I couldn’t say those words. I was sitting in my room, alone, reading Eicha, and I could not say those words. Every time I tried, I choked up. I was remembering all those years I cried alone, as I was crying last night, and there was no one there to comfort me. I remembered the stories of what happened to my friends, how I felt hearing them, how powerless I was to make the people I loved feel safe. I remembered the phone call I got a few months ago from someone I love more than anyone or anything in this world, telling me about how she had been raped the previous night. I remember crying with her, beating the walls because I couldn’t beat her rapist.

I remembered my grandfather and the stories he told about being in the concentration camp at 19 years old. The atrocities he described, the bravery that people exhibited when the world lost its humanity, the lengths to which people went to preserve their faith, and the horrifying barbarity to which the world succumbed. But also the despair following the Holocaust; how so many people, the remnants of a world torn apart, had lost sight of a god who couldn’t possibly have existed and allowed such atrocity. True, we’ve rebuilt both spiritually and physically, but we lost a part of ourselves in the Holocaust.

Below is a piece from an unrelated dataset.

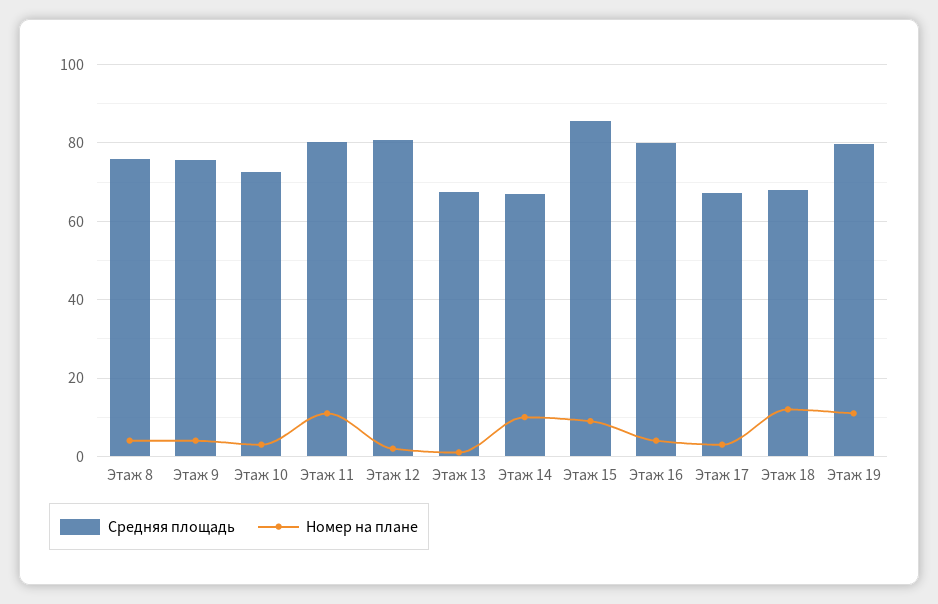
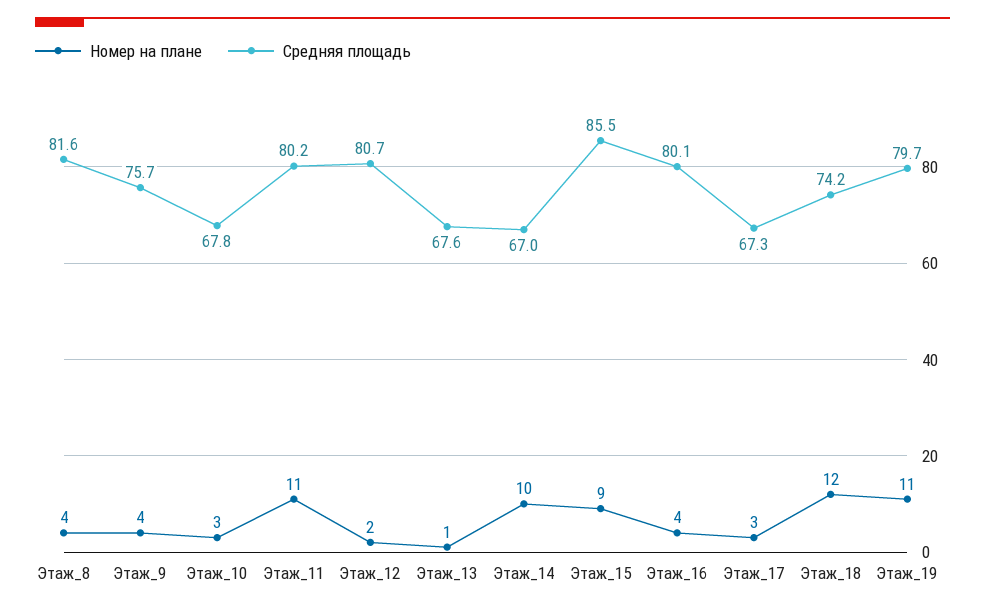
Средняя площадь, Этаж 8: 76 -> 81.6
Средняя площадь, Этаж 10: 72 -> 67.8
Средняя площадь, Этаж 18: 68 -> 74.2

Who ever cries about anything; when is it ever acceptable? Every morning, I put on my happy face and go about my business. I don’t let people see underneath because it would scare them and depress them. Most people are like that, really, hiding the part of them that isn’t happy, either because they know people don’t want to see it, or because it betrays a weakness that they don’t feel they can afford. Twice a year it becomes acceptable to cry, to remove the mask and show what’s underneath. On Yom Kippur we cry for forgiveness, and on Tisha B’av we cry in mourning for the losses we’ve suffered.

People dread both days because of their sepulchral nature (albeit for different reasons), but in truth both are a gift of sorts. We all do things we feel guilty about, but since guilt is generally at odds with our constant pursuit of success, we push guilt aside, or justify our actions to make them easier to live with. Yom Kippur is the one day a year when we can bare our souls to ourselves and our God, face our demons, and beg forgiveness, without worrying about what others may think or how it may adversely affect our lives, because everyone else is similarly confessing their own sins and iniquities. Thus, instead of causing divisiveness, this communal confession actually becomes a bonding moment between a “nation of sinners,” thereby bringing us closer to each other, and God.

Tisha B’av, too, allows us a day to express publicly what we keep hidden in the innermost recesses of our hearts. Crying is an intensely intimate experience, not just for oneself, but for everyone else around you. It’s something most people never let themselves see, let alone other people, but one day a year, we all sit on the floor, mourning, crying together over the losses we’ve experienced, both personally and as a nation. It raises us together to a different level, a level that that is equal and free of class, or caste, or position. We all sit on the floor and show our deepest vulnerabilities. On both days we are united by tears.

Yom Kippur and Tisha B’av are gifts that, while they may start of as an imposition, end as uplifting and unifying experiences because they force us to embrace the gift of tears.